Censorship Monitoring Project Android app

Source code for a proof of concept is available here and can installed here

Key Concepts

Automatic ISP Detection

To reduce overhead for non-technical users and to reduce the chances of malicious users influencing ISP demographics certain identifying elements can be extracted from the phone and the SIM directly via the TelephonyManager class.

Simple example code below shows how the current network name (e.g. EE / Orange) and the SIM owner can be extracted automatically;


TelephonyManager telephonyManager =((TelephonyManager) getActivity().getSystemService(Context.TELEPHONY_SERVICE));

String mobileNet = telephonyManager.getNetworkOperatorName();

String simNet = telephonyManager.getSimOperatorName();


Similarly one can detect if the phone / tablet is currently using a WiFi network via the use of the WifiManager class.

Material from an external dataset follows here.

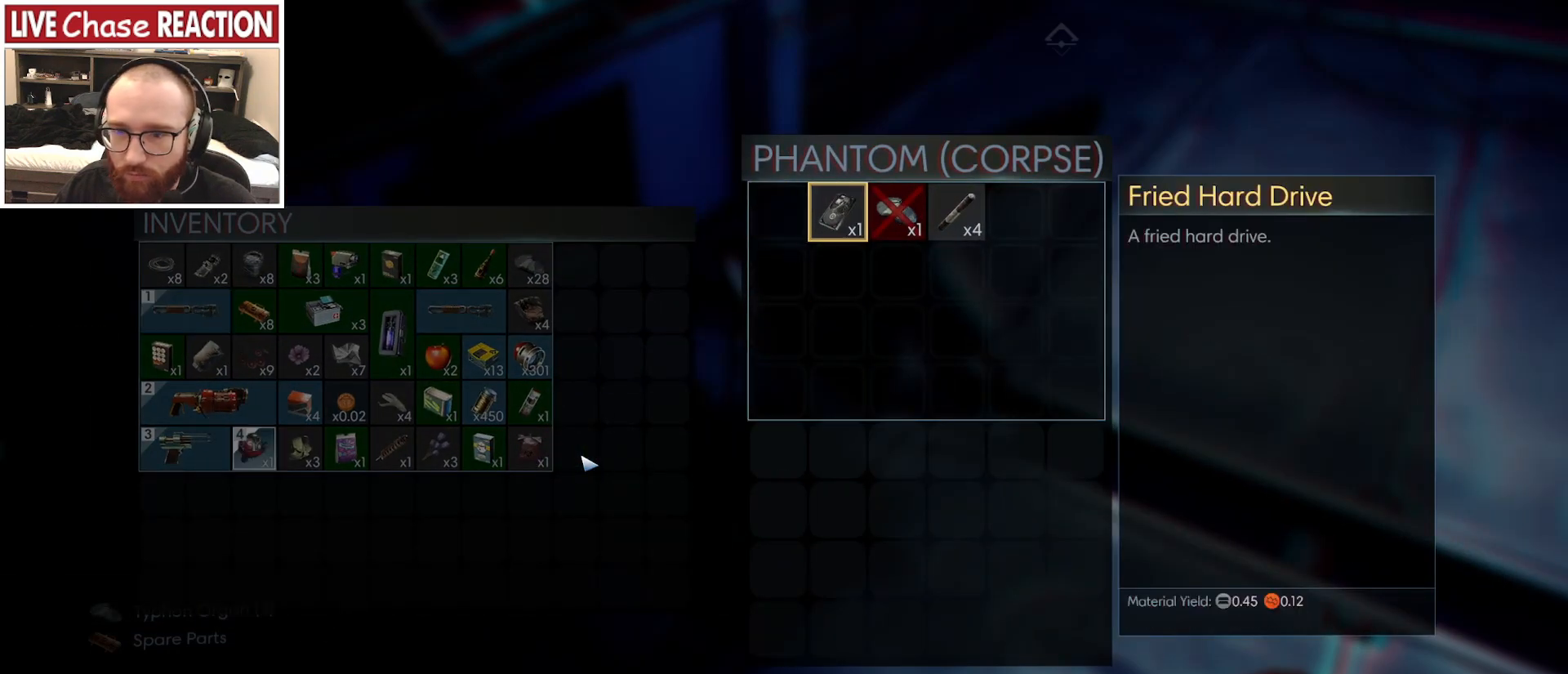
{"keys": [], "mouse": [], "events": [[50, "f", "down"], [117, "f", "up"]]}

If connection to a wireless network is identified the user can be prompted to identify their ISP, alternatively a simple GET request can be issued to a remote service with a JSON endpoint ( e.g. http://wtfismyip.com/json ) or an ORG managed service which can return additional OONI information such as AS.

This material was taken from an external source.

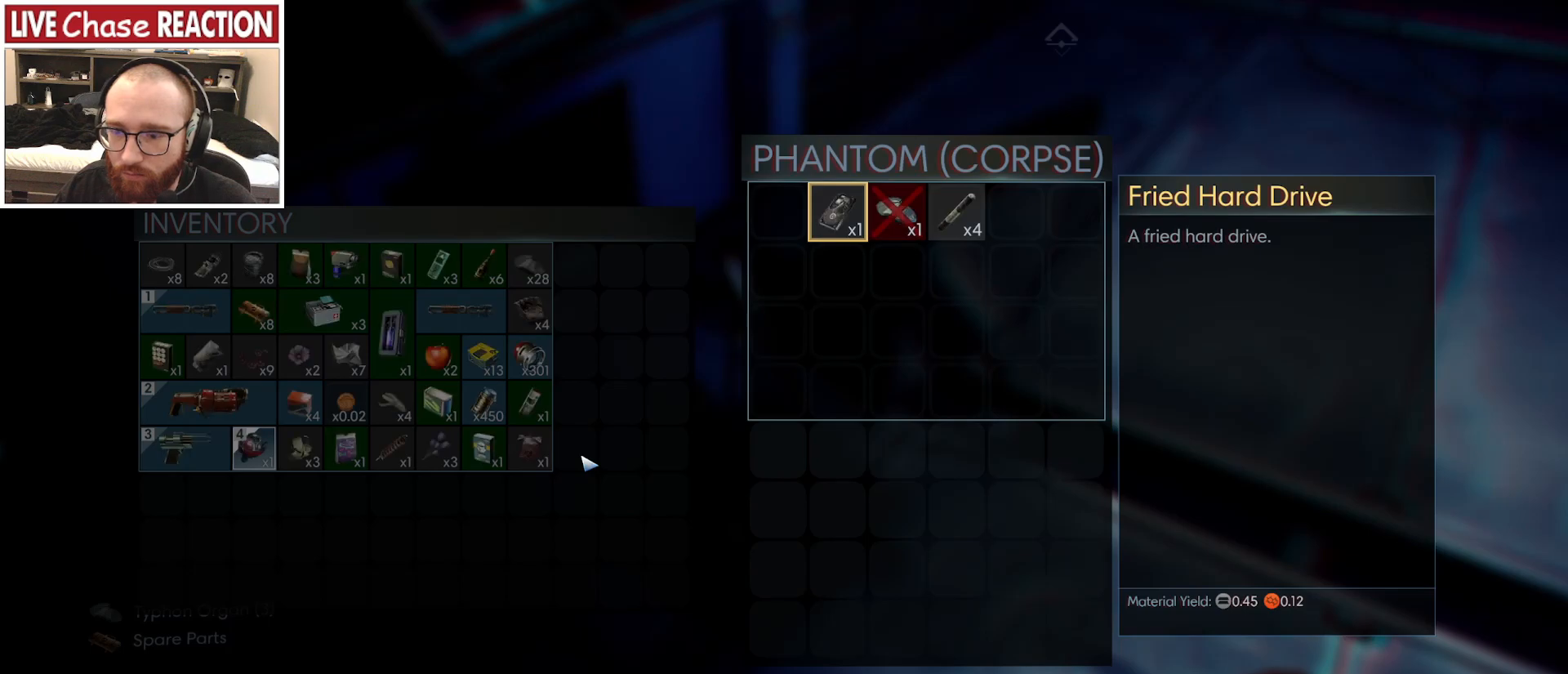
{"keys": ["d"], "mouse": [], "events": [[500, "d", "down"]]}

Identifying Optional Filtering Level

Certain mobile phone providers provide varying levels of optional filters, 2 devices on the same network may experience different filtering behaviour.

To ensure accuracy / prevent misleading false-false positives some effort should be made to periodically ascertain the level of filtering present on the device before new unknown URLs are tested.

To achieve this a canary list of known blocked URLs for given filter levels should be maintained, when tested upon device setup (and periodically thereafter) the results should give a clear indication of the level of expected filtering on the device.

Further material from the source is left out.